AWS Outage Affecting App & Ingest

Critical Resolved View vendor source →

SolarWinds experienced a critical incident on August 31, 2019 affecting Web Application and APIs and 1 more component, lasting 2h 8m. The incident has been resolved; the full update timeline is below.

Started
Aug 31, 2019, 01:27 PM UTC
Resolved
Aug 31, 2019, 03:36 PM UTC
Duration
2h 8m
Detected by Pingoru
Aug 31, 2019, 01:27 PM UTC

Affected components

Web ApplicationAPIsMetrics Ingest Pipeline

Update timeline

  1. investigating Aug 31, 2019, 01:27 PM UTC

    We are currently investigating an AWS outage affecting all Vividcortex services. https://downdetector.com/status/aws-amazon-web-services

  2. investigating Aug 31, 2019, 01:27 PM UTC

    We are continuing to investigate this issue.

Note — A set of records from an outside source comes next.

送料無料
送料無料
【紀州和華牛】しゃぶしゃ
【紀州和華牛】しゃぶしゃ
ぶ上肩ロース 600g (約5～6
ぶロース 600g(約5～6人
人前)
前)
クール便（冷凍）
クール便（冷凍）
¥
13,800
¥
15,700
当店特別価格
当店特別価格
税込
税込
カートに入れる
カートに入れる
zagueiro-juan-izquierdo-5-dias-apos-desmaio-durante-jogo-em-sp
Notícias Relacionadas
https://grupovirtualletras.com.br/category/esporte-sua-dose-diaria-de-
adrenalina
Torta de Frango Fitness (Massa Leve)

  3. resolved Aug 31, 2019, 03:36 PM UTC

    Our ingest and application issues have cleared. We are working to restore data to the product from the outage window.

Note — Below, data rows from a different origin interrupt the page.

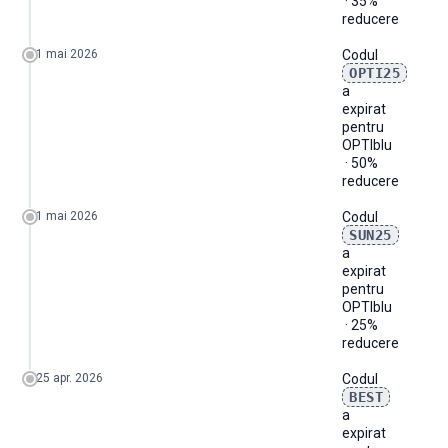
· 35%
reducere
1 mai 2026
Codul
OPTI25
a
expirat
pentru
OPTIblu
· 50%
reducere
1 mai 2026
Codul
SUN25
a
expirat
pentru
OPTIblu
· 25%
reducere
25 apr. 2026
Codul
BEST
a
expirat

  4. postmortem Sep 04, 2019, 07:32 PM UTC

    At 8:43am EDT on 8/31/19 AWS suffered an outage in US-East-1a affecting all of their customers in that region, including VividCortex. Until 11:21am EDT our product was accessible but not accepting new data. At 11:21am we were able to restore our ingest pipeline so that new data was being processed in the product but the system remained degraded for the next several hours as our services re-synced data away from our permanently failed instances. On 9/2 the re-sync completed and the restore process was started that took some time to complete. After the restore process was completed, it was apparent that most customers had a 2.5 hour gap in their data. Our team dove deeper and during our investigation determined that there was an agent misconfiguration \(push\) that inhibited AWS communication with our failover system. Thus, all data during the 2.5 hour window is unrecoverable for customers. The issue that caused this problem has been fixed as of 9/3/19 and agents updated. Customer Impact: Likely 2.5 hours of missing metrics during Friday’s AWS outage window Corrective actions: VividCortex conducting full internal post-mortem, looking to extend high availability into multiple AWS regions, as well as re-examining unit testing and QA process for configurations.